Tsai, infatti, non può certo essere considerata una verace anti cinese. La sua difesa della sovranità taiwanese, senza essere ammantata di odio contro Pechino, ha consentito di creare quello scarto che ha permesso al partito democratico dell’isola (il Dpp) di ottenere questo straordinario risultato. In passato i toni eccessivamente «verdi» (il colore del Dpp divenuto simbolo delle mire indipendentiste) avevano frenato il percorso elettorale del partito: i taiwanesi vogliono difendere la propria autonomia, ma sanno bene che Pechino è in grado di sollevare l’economia che arranca ad un misero 1 per cento di crescita.

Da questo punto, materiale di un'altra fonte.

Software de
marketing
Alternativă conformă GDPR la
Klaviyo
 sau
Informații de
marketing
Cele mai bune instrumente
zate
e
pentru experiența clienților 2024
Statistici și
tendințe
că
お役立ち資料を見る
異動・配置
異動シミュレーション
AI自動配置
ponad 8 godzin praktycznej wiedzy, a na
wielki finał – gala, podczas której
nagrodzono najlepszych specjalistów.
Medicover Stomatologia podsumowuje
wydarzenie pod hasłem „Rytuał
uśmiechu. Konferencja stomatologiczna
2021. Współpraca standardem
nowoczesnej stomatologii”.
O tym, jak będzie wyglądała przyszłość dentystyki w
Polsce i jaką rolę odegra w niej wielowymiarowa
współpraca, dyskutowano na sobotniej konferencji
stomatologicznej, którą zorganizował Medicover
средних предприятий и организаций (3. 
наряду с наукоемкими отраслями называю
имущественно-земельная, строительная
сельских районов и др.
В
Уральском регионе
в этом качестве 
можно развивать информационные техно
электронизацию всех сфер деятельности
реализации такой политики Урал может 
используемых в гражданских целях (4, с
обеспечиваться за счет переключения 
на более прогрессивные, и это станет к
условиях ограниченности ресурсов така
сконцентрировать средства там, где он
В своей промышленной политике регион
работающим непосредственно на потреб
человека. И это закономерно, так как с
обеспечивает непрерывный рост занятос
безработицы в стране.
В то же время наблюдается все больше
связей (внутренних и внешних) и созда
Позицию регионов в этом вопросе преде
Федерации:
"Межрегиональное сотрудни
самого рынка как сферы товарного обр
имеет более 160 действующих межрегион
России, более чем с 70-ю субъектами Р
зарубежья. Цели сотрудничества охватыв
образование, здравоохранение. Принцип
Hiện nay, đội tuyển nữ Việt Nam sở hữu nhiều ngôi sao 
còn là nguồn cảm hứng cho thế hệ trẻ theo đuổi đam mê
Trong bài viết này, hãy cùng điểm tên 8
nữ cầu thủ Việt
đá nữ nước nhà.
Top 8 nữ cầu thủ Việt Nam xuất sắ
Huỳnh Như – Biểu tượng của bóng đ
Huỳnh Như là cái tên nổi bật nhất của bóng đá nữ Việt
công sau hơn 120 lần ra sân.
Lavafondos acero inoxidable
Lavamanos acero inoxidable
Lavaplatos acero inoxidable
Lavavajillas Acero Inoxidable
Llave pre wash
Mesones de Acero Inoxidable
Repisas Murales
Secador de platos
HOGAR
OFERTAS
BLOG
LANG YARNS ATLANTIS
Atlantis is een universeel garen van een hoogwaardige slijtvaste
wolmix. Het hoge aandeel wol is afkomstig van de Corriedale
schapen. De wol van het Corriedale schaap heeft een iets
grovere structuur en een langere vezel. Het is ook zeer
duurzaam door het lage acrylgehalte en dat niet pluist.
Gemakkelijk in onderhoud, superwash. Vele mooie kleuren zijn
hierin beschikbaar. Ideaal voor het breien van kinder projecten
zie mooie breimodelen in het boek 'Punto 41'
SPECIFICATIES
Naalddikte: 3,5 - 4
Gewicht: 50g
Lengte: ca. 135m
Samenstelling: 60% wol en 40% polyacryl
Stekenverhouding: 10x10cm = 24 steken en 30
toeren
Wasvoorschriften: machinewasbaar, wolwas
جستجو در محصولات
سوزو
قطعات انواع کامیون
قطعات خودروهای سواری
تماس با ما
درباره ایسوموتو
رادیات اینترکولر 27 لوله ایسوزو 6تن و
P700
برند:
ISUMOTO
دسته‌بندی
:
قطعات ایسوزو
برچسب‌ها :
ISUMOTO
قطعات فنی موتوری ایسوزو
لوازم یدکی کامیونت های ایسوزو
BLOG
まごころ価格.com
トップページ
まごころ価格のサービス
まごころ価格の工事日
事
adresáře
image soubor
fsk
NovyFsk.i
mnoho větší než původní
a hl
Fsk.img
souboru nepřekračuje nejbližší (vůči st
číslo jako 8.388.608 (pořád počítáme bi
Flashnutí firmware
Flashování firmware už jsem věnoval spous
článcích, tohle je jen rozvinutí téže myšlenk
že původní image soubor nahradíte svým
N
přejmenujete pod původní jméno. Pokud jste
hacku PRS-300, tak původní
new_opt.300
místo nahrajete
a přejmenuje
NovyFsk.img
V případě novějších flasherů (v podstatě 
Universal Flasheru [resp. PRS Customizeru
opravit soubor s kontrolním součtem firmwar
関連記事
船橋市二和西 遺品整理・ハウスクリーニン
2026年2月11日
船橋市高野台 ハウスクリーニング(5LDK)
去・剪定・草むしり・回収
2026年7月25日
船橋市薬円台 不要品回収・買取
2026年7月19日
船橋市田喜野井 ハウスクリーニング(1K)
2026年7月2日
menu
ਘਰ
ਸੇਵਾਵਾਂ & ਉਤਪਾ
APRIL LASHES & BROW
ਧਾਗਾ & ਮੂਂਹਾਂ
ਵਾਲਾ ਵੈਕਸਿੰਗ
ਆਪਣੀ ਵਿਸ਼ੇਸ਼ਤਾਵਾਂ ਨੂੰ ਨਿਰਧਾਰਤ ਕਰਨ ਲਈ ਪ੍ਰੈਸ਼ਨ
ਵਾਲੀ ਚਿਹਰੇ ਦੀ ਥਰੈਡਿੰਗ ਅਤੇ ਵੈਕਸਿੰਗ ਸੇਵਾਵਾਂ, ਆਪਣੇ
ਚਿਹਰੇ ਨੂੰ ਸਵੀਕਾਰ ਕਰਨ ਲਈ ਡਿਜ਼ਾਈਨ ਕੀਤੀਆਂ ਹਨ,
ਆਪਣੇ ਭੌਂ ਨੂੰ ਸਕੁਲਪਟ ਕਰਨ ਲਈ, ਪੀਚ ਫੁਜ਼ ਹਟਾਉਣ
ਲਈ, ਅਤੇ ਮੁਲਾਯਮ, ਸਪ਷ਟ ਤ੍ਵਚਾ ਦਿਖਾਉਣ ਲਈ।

Il Kuomintang dal canto suo ha spinto troppo sulla vicinanza con la Cina, creando malcontento unito ad una situazione economica generale poco rosea, ben sfruttata da Tsai. Lei, 59 anni, giurista, formata alla London School of Economics e protagonista dell’ingresso di Taiwan nel Wto, ha già dimostrato alla Cina di poter essere una controparte ragionevole, con la quale si può dialogare.
È stata Tsai nei suoi passati incarichi di governo, che hanno sancito il suo ingresso in politica, ad aver spinto per ottenere una legge che permetteva di legalizzare gli investimenti dei taiwanesi nella Cina continentale.
Non va dimenticato, inoltre, che alla fine del 2015 il presidente uscente di Taiwan Ma Ying-jeou e il presidente cinese Xi Jinping si erano incontrati nella cornice neutra di Singapore. Un incontro che aveva buttato in avanti lo sguardo di Pechino. Xi aveva infatti lasciato intendere di supportare Ma e il Kuomintang, ma di riconoscere, di fatto, l’esistenza del governo di Taipei, lasciando intendere che uguale sorte sarebbe potuta toccare anche a un eventuale presidente di un altro partito.
È chiaro che Tsai dovrà giocare bene le sue carte e per ora può contare su un fattore sorpresa: nel corso della campagna elettorale è sempre stata piuttosto attenta a non scivolare sull’argomento (promettendo una fiera battaglia in difesa della sovranità), concentrandosi molto più sulle questioni economiche.
Di sicuro Tsai costituirà un’ottima ventata d’aria fresca per quanto riguarda i diritti civili: la neo presidente – in passato – si è infatti espressa a favore dei matrimoni omosessuali, lasciando intendere una grande apertura su certi temi.
A ottobre del 2015 in occasione del Gay Pride di Taiwan aveva rilasciato un video nel quale si dichiarava completamente concorde con le parole d’ordine del movimento Lgtb.
«Per me non si tratta solo di una vittoria elettorale» ha detto Tsai nel suo primo discorso dopo aver ottenuto la certezza del successo «i risultati di oggi mi dicono che la gente vuole vedere un governo più disposto ad ascoltare le persone, un governo che sia più trasparente e responsabile e un governo che sia più capace di condurci oltre le nostri attuali sfide e prendersi cura di quelli che ne hanno bisogno. Mi dicono che la gente si aspetta un governo che possa portare il paese nel futuro e un governo che sia serio nel proteggere la sovranità di questo paese».
Al di là dunque dei rapporti con la Cina, i taiwanesi al governo chiedono due cose in particolar modo: una crescita economica che permetta al paese di riprendersi e una gestione del potere meno opaca di quella del predecessore di Tsai.
«Negli ultimi quattro anni ho viaggiato molto, ho visto la sofferenza della gente e ho sentito la vostra chiamata per un cambiamento», ha detto nel comizio finale. «La politica democratica è politica responsabile. Se qualcuno non sa metterla in pratica, è il momento di cambiare».